1 Problem Statement
During a drill, we used Wireshark to capture a packet similar to the one shown below. How can we perform USB traffic analysis on it?
![USB traffic analysis](https://www.ids-sax2.com/wp-content/uploads/picture/ask-qcloudimg-com-x53v26e0jn.png)
2 Problem Analysis
2.1 How is the traffic packet captured?
First, from the packet above, we can deduce that it’s a USB traffic packet. We can start by analyzing how the USB packet is captured.
Before starting, let’s introduce some basic USB knowledge. USB has different specifications, and here are the three ways to use USB:
l USB UART
l USB HID
l USB Memory
UART or Universal Asynchronous Receiver/Transmitter. In this mode, the device simply uses USB for receiving and transmitting data without any other communication functions.
HID is a Human Interface Device. This type of communication is suitable for interactive equipment, which includes devices like keyboards, mice, game controllers, and digital display devices.
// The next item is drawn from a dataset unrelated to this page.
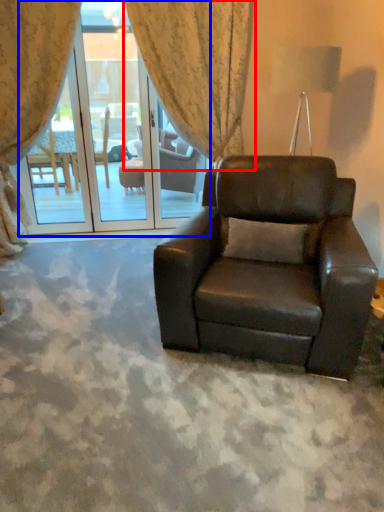
Question: Which of the following is the farthest to the observer, curtain (highlighted by a red box) or screen door (highlighted by a blue box)?

Choices:
 (A) curtain
 (B) screen door

Answer: (B)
Lastly, it’s USB Memory, or data storage. External HDDs, thumb drives/flash drives, etc., fall into this category.
The most widely used among these is either USB HID or USB Memory.
Every USB device (especially HID or Memory) has a Vendor ID and a Product ID. The Vendor ID indicates which manufacturer made this USB device. The Product ID marks different products; it’s not necessarily a unique number, although unique numbers are preferred. As shown below.
![USB traffic analysis](https://www.ids-sax2.com/wp-content/uploads/picture/ask-qcloudimg-com-v6segr5x2c.png)
The image shows the list of USB devices connected to my computer in a virtual machine environment, viewed through the ‘lsusb’ command.
For instance, I have a wireless mouse in VMware. It belongs to a HID device. This device operates normally, and by this command, we can see all USB devices. Now can you identify which one is the mouse? That’s right, it’s the fourth one, shown here:
Bus 002 Device 002: ID 0e0f:0003 VMware, Inc. Virtual Mouse
Among them, ID 0e0f:0003 is the Vendor-Product Id pair, the value of Vendor Id is 0e0f, and the value of Product Id is 0003. Bus 002 Device 002 means that the USB device is connected normally, which needs to be recorded.
We use root privileges to run Wireshark to capture USB data streams. However, this is usually not recommended. We need to provide users sufficient permissions to access USB data streams in Linux. We can achieve this using udev. We need to create a user group called ‘usbmon’ and add our account to this group.
addgroup usbmon
gpasswd -a $USER usbmon
echo 'SUBSYSTEM=="usbmon", GROUP="usbmon", MODE="640"' > /etc/udev/rules.d/99-usbmon.rules
Next, we need the usbmon kernel module. If this module is not loaded, we can load it using the following command:
modprobe usbmon
Open Wireshark, and you’ll see usbmonX where X represents a number. Below is the result of our current analysis (I’m using root):
![](https://www.ids-sax2.com/wp-content/uploads/picture/ask-qcloudimg-com-bdbcakezq9.png)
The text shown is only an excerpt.